The fields of report(mach) are:

  • printmodel: method to print a pretty representation of the fitted model, with single argument the depth of the trees. The interpretation of the tree requires you to understand how the current MLJ interface of ModalDecisionTrees.jl handles features of different modals. See var_grouping above. Note that the split conditions (or decisions) in the tree are relativized to a specific frame, of which the number is shown.
  • var_grouping: the adopted grouping of the features encountered in training, in an order consistent with the output of printmodel.
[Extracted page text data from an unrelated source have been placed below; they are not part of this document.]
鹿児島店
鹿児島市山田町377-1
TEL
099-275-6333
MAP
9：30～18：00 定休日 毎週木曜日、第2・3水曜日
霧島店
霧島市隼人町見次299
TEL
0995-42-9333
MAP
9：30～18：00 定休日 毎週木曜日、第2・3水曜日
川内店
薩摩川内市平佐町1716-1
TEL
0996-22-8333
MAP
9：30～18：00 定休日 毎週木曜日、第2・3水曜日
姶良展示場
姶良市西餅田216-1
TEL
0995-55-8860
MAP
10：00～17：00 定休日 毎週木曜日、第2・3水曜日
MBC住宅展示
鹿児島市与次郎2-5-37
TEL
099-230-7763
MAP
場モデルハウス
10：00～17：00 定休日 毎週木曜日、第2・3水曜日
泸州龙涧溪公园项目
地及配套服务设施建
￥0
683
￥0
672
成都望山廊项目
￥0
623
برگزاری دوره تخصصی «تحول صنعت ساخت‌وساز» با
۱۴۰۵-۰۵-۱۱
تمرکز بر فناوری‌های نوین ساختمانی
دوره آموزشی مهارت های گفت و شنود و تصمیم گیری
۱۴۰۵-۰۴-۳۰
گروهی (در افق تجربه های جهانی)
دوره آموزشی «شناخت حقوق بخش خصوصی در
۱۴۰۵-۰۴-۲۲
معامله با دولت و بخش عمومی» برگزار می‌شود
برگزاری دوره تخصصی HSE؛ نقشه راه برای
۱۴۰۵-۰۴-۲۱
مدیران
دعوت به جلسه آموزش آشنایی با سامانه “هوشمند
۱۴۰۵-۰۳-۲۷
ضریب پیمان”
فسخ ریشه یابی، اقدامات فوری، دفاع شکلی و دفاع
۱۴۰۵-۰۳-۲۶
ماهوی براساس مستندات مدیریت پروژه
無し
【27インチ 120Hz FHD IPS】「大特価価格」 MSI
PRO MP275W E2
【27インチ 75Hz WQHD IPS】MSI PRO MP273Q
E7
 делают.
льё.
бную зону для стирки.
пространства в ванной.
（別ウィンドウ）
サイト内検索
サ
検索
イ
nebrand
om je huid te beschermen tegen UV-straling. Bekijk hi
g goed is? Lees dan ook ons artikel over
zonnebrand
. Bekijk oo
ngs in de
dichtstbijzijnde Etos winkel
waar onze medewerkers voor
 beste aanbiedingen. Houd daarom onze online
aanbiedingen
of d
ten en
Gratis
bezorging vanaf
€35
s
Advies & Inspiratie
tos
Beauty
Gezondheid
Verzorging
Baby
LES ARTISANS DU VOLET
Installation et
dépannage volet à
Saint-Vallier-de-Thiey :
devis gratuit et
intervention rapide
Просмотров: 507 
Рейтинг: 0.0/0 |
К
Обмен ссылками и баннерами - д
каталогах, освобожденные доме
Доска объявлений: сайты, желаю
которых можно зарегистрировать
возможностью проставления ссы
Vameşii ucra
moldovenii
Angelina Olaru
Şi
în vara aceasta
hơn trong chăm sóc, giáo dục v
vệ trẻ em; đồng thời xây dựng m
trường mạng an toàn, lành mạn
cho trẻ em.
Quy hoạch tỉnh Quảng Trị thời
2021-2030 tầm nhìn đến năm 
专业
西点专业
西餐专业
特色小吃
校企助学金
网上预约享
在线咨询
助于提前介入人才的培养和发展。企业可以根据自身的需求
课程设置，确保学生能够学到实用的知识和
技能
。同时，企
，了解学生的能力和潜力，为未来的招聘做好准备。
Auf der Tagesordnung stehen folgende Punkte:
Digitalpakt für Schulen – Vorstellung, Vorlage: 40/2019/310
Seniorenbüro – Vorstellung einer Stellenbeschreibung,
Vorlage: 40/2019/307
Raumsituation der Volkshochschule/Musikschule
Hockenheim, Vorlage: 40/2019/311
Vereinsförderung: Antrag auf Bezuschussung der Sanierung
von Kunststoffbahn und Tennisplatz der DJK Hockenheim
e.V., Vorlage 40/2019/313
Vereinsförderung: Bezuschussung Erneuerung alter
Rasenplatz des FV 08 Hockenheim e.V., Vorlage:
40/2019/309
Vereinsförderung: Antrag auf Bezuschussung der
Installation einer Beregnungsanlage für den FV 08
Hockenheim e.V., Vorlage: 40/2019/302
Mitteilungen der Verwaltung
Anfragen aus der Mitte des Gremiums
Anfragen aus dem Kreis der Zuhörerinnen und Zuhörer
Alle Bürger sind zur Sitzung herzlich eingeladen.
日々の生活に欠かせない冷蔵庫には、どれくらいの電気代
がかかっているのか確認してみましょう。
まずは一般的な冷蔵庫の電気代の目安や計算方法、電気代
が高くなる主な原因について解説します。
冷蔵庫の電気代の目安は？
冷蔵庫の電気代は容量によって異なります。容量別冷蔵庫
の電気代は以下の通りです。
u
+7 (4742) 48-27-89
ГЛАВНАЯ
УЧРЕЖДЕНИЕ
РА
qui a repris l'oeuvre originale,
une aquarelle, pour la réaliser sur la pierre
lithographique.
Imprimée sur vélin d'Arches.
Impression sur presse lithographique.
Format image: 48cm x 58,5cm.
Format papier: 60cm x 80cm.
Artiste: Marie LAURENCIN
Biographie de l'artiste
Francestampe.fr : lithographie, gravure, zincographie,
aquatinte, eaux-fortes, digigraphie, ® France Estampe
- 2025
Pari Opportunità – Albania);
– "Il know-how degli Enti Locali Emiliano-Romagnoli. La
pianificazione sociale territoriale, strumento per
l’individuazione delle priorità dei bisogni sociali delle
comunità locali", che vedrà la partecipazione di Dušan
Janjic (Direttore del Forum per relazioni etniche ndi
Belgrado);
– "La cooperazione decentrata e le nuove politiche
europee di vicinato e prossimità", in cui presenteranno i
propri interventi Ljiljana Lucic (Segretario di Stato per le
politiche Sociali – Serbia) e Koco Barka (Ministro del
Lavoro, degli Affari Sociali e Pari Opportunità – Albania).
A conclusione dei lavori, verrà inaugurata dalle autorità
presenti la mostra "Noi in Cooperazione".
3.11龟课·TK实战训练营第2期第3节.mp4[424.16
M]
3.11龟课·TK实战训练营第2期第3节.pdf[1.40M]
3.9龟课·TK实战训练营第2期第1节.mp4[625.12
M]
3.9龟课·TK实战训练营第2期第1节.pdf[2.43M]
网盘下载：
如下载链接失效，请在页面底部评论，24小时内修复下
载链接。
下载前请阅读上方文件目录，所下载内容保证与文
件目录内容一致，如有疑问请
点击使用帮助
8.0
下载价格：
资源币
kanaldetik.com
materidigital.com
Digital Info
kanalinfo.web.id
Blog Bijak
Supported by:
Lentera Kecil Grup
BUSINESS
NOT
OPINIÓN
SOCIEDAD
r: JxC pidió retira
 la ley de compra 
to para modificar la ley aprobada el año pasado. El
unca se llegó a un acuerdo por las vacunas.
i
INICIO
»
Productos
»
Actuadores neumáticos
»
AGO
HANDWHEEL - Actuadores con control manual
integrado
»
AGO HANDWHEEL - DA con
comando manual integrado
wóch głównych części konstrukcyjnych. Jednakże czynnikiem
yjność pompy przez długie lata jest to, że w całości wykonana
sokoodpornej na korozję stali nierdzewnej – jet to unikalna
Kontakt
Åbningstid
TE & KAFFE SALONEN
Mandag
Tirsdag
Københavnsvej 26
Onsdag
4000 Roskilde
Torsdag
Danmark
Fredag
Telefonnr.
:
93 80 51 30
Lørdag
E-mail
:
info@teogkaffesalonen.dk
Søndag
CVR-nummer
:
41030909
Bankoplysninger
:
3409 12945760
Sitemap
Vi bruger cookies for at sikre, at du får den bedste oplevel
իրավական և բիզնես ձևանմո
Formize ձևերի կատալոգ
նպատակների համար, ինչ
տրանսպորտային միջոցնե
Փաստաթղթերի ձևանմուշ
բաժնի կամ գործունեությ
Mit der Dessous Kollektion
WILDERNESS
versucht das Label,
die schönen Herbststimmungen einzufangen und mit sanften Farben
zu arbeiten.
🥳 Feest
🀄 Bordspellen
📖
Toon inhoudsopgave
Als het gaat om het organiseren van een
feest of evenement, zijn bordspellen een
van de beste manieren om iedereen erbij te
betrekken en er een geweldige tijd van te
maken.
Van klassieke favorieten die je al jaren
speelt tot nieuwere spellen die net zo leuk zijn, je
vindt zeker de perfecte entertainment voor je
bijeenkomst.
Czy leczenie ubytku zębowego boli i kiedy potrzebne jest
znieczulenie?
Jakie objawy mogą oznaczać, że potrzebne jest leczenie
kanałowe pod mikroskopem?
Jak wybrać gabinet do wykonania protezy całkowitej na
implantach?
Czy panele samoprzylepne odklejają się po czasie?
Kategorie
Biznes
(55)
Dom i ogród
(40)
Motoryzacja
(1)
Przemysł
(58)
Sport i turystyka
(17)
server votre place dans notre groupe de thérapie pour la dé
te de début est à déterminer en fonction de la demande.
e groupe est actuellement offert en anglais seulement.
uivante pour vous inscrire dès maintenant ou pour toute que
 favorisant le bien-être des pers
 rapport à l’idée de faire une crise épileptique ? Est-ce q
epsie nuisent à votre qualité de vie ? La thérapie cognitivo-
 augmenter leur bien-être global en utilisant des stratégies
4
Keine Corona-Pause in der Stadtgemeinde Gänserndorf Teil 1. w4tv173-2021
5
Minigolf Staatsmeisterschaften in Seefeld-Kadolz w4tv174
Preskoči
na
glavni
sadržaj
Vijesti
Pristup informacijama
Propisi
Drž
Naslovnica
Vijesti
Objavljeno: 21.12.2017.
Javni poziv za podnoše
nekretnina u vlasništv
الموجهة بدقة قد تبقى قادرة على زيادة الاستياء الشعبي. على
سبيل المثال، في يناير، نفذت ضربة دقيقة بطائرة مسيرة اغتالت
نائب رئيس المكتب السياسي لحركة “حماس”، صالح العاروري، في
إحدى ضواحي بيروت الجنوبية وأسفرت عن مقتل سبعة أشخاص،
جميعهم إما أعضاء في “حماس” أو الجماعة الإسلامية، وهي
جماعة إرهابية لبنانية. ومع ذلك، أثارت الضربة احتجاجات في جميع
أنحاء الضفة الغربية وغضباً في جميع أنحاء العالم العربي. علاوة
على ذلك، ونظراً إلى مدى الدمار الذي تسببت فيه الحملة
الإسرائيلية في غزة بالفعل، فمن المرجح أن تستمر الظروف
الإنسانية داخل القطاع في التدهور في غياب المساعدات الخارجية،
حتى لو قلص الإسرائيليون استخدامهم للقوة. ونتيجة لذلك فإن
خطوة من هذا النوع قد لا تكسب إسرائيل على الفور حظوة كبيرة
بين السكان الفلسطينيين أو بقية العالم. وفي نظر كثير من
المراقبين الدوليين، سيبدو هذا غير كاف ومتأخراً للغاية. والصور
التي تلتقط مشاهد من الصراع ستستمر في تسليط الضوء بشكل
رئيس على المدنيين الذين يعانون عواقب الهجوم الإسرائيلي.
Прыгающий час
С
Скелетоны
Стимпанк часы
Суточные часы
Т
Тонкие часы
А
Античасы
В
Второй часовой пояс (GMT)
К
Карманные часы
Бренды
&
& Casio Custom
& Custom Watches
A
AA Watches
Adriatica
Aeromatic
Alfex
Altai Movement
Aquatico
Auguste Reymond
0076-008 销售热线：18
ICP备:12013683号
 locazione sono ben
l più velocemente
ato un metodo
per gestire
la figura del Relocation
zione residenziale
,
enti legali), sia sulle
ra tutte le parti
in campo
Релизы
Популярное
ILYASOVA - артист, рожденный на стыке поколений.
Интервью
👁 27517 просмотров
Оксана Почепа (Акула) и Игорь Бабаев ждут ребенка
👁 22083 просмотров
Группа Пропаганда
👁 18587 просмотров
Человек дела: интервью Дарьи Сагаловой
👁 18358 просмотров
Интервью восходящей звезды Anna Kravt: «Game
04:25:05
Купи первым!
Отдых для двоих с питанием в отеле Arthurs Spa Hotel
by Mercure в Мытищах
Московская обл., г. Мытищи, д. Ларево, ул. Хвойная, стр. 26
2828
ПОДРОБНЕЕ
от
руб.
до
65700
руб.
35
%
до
See var_grouping above.
  • feature_importance_by_count: a simple count of each of the occurrences of the features across the model, in an order consistent with var_grouping.
  • classes_seen: list of target classes actually observed in training.

Examples

using MLJ
using ModalDecisionTrees
using Random

forest = ModalRandomForest(ntrees = 50)

# Load an example dataset (a temporal one)
X, y = ModalDecisionTrees.load_japanesevowels()
N = length(y)

mach = machine(forest, X, y)

# Split dataset
p = randperm(N)
train_idxs, test_idxs = p[1:round(Int, N*.8)], p[round(Int, N*.8)+1:end]

# Fit
fit!(mach, rows=train_idxs)

# Perform predictions, compute accuracy
Xnew = X[test_idxs,:]
ynew = predict_mode(mach, Xnew) # point predictions
accuracy = MLJ.accuracy(ynew, y[test_idxs])
yhat = predict_mode(mach, Xnew) # probabilistic predictions
pdf.(yhat, "1")    # probabilities for one of the classes ("1")

# Access raw model
fitted_params(mach).model
report(mach).printmodel(3) # Note that the output here can be quite large.